In short, Apicius fixes Pepones and melons with pepper, pennyroyal, honey or vin de paille, garum, vinegar. Silphium was sometimes added (III-VII).

Italian monks cultivated and improved melon during the Renaissance, in a papal summer residence in Cantalupo. Cantaloupe was then introduced in Avignon (Cavaillon melon is a sort of Cantaloupe).

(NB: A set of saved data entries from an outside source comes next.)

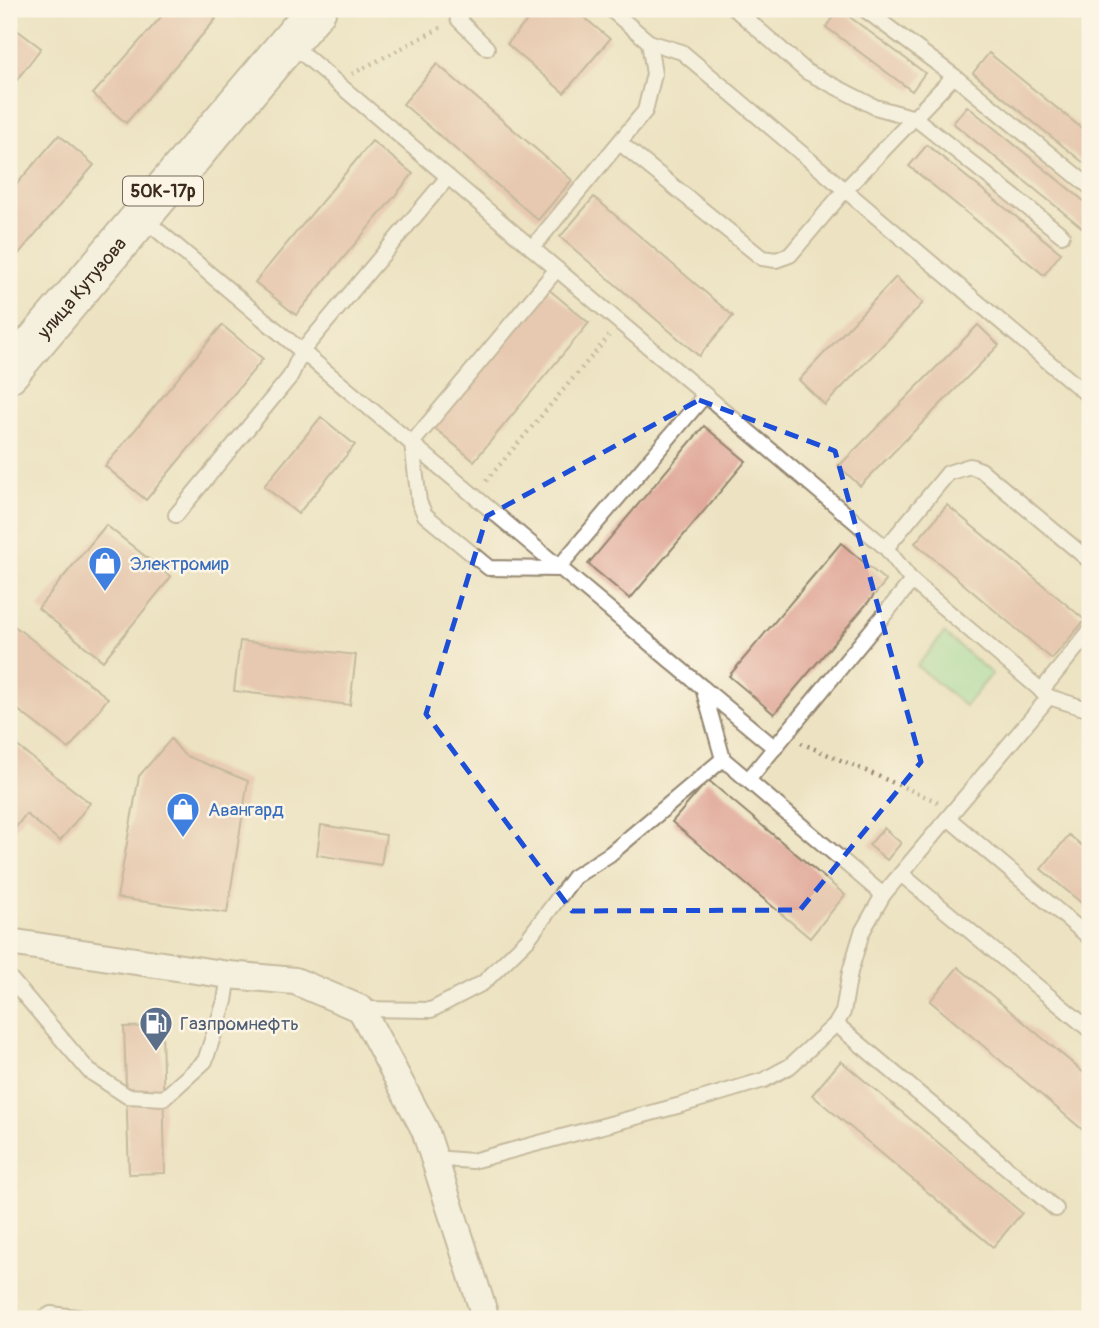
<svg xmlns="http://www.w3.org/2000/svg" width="1099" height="1328" viewBox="0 0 1099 1328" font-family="Pangolin,sans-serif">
<rect width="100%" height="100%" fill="#fcf5e5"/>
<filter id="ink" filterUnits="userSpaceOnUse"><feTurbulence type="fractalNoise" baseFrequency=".0143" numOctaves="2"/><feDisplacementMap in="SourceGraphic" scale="14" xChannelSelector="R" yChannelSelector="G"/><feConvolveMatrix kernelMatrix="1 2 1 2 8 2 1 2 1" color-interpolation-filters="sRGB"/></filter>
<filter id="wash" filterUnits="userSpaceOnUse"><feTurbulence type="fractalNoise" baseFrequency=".00686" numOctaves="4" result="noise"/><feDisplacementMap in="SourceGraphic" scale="28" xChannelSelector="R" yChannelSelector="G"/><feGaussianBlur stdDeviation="1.57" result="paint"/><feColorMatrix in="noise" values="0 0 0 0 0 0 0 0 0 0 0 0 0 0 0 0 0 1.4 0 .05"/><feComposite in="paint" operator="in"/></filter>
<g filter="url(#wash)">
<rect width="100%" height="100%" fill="#ede3c3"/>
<path fill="#91de9c" stroke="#66845d" stroke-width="2" d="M944 633 992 674 965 706 917 666Z"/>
<g id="blocks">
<g fill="#e0a799">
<path d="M168 9H205L216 19 126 123 93 94Z"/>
<path d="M537 9H574L610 39 564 93 507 44Z"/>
<path d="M839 9 925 73 912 91 826 27Z"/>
<path d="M9 24 41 48 13 85 9 82Z"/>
<path d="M989 53 1090 135V168L973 73Z"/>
<path d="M437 64 572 180 538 220 403 104Z"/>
<path d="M967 106 1090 206V234L953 123Z"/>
<path d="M59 135 94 165 9 265V193Z"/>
<path d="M372 141 413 174 296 315 255 282Z"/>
<path d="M927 145 1061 253 1044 275 909 166Z"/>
<path d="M594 197 733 316 699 356 560 237Z"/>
<path d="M896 277 923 303 825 405 799 380Z"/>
<path d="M547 288 589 323 474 461 432 426Z"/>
<path d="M222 325 263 359 146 500 105 466Z"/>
<path d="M978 325 999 345 860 486 839 466Z"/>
<path d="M321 417 355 445 298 514 264 486Z"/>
<path d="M704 426 746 461 630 599 588 564Z"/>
<path d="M947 505 1085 620 1052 659 915 543Z"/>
<path d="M106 525 171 577 103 661 38 608Z"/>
<path d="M841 543 886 581 774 714 729 676Z"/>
<path d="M9 622 108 698 69 749 9 703Z"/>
<path d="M240 641 356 655 350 705 234 691Z"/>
<path d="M171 739 184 755 248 781 227 913 117 898 139 776Z"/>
<path d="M16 745 90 803 60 841 26 814 9 836V754Z"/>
<path d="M708 780 845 895 810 938 672 822Z"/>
<path d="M321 825 386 835 381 865 317 855Z"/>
<path d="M884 828 901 843 887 860 869 845Z"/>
<path d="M1069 835 1090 852V910L1041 869Z"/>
<path d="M958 967 1090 1078V1136L930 1001Z"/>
<path d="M162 1026 165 1173 129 1174 124 1027Z"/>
<path d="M841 1061 1022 1213 993 1247 812 1095Z"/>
</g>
</g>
</g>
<g filter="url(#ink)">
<use href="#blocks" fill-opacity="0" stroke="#948670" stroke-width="2"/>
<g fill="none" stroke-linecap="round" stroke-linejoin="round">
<defs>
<g id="lane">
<path d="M464 9 458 19 487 48"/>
<path d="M610 9 649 42 682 52 845 190 954 76 864 9"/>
<path d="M735 9 807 72 875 107 915 118 1062 235"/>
<path d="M954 76 1090 187"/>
<path d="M620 143 762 258 776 260 790 255 845 190 1090 397"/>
<path d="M143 218 703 688 723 759 883 895 1049 697 912 581 886 548 290 43"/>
<path d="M532 248 645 111 654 74 649 42"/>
<path d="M557 269 412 443 419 502 425 515 489 568 561 569"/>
<path d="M176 515 290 377 302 351 448 177"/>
<path d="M886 548 948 473 970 466 981 470 1090 561"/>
<path d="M559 567 705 395"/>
<path d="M703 688 775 748"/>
<path d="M1041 691 1090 631"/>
<path d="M1049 697 1090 710"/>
<path d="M748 780 912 581"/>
<path d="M948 818 1090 938"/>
<path d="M901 874 1090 1030"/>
<path d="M9 977 89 1071 127 1096 164 1098 205 1061 225 1001 229 975"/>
<path d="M361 1009 431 1010 483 983 527 940 574 877 610 854 723 759"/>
<path d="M836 1024 1056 1209"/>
<path d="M434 1158 472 1161 681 1105 764 1080 790 1066 836 1024 843 1012 850 972 862 932 883 895"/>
<path d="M43 1319 51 1314 93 1319"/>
</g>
<path id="street" d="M9 942 229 975 295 981 361 1009 425 1130 486 1319"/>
<g id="primary">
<path id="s1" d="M9 373 317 9"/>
</g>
</defs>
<use href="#lane" stroke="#948670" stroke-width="18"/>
<use href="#street" stroke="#948670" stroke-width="30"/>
<use href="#primary" stroke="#948670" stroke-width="42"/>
<g stroke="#948670" stroke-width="4.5" stroke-dasharray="2 5" stroke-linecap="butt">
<path d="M352 74 444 26"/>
<path d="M486 481 609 336"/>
<path d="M801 743 938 802"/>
</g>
<use href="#lane" stroke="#fff" stroke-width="14"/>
<use href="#street" stroke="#fff" stroke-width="26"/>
<use href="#primary" stroke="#fff" stroke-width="38"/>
</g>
</g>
<path d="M0 0H1099V1328H0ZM699 400 835 451 921 762 800 910 572 911 426 714 487 516Z" fill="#ede3c3" fill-opacity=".55" fill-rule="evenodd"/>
<path fill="none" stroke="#1d4ed8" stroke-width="5" stroke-dasharray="14 9" stroke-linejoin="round" d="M699 400 835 451 921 762 800 910 572 911 426 714 487 516Z"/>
<defs>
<symbol id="shop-pin" viewBox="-11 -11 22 30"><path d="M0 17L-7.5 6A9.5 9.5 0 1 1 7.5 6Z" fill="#3f7fe0" stroke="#fcf5e5"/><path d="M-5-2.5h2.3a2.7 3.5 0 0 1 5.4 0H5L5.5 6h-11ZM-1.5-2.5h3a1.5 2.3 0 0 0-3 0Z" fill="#fff"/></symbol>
<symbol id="fuel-pin" viewBox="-11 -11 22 30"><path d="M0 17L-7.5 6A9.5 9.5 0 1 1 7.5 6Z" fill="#5c6f8a" stroke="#fcf5e5"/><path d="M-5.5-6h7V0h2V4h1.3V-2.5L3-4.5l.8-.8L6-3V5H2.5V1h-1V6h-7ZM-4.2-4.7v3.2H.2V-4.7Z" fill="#fff"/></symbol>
</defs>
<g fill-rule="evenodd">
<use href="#shop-pin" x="86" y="544" width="38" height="52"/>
<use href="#shop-pin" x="164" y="790" width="38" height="52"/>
<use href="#fuel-pin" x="137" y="1004" width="38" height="52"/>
</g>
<g text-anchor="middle" stroke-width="5" stroke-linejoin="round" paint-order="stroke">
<rect fill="#fcf5e5" stroke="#75675a" stroke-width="2" x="123" y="176.5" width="80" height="29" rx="5"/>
<g font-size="18" font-weight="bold" fill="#3b2a1e">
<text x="163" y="197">50К-17р</text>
</g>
<g font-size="19" fill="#3b2a1e" stroke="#fcf5e5">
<text dy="7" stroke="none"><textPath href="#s1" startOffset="112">улица Кутузова</textPath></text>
</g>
<g font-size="19" fill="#366cbe" stroke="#fcf5e5" text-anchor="start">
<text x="130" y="570">Электромир</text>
<text x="208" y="816">Авангард</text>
</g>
<g font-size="19" fill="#4e5e75" stroke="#fcf5e5" text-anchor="start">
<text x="180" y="1030">Газпромнефть</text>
</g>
</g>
<rect width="1099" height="1328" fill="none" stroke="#fcf5e5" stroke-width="35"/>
</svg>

La Quintinie grew melon in a greenhouse in Versailles. In the 17th century in France, we found pompons – big tastless oblong fruits, and the sweet round melons. There were 65 varieties of melon at the end of the 19th century.

An other vegetable | Top of page


Parsnip

Oldcook: Vegetables in Medieval Europe - Parsnips Tacuinum sanitatis

Photo: Jacques Bouchut
Apiaceae or Umbelliferae family – genus Pastinaca sativa.

Apicius has a same recipes for carotae sev pastinacae (carrots or parsnips).

The wild parsnip has a whitish and ligneous carrot-like root. It was already eaten 2000 BC and nobody knows for sure yet, whether the ancient texts refer to carrots or parsnips. Capitulary of Charlemagne however clearly distinguishes carvitas from pastenacas. Two recipes for parnsnips in pâté (escheroy) are found in the Ménagier de Paris (161 and 267).

A forgotten or depreciated vegetable in France, parsnip is still much eaten in Great Britain and in the Iberic peninsula. The fleshy root of a parsnip is thicker than that of a carrot. Parsnips are prepared the same way as carrots.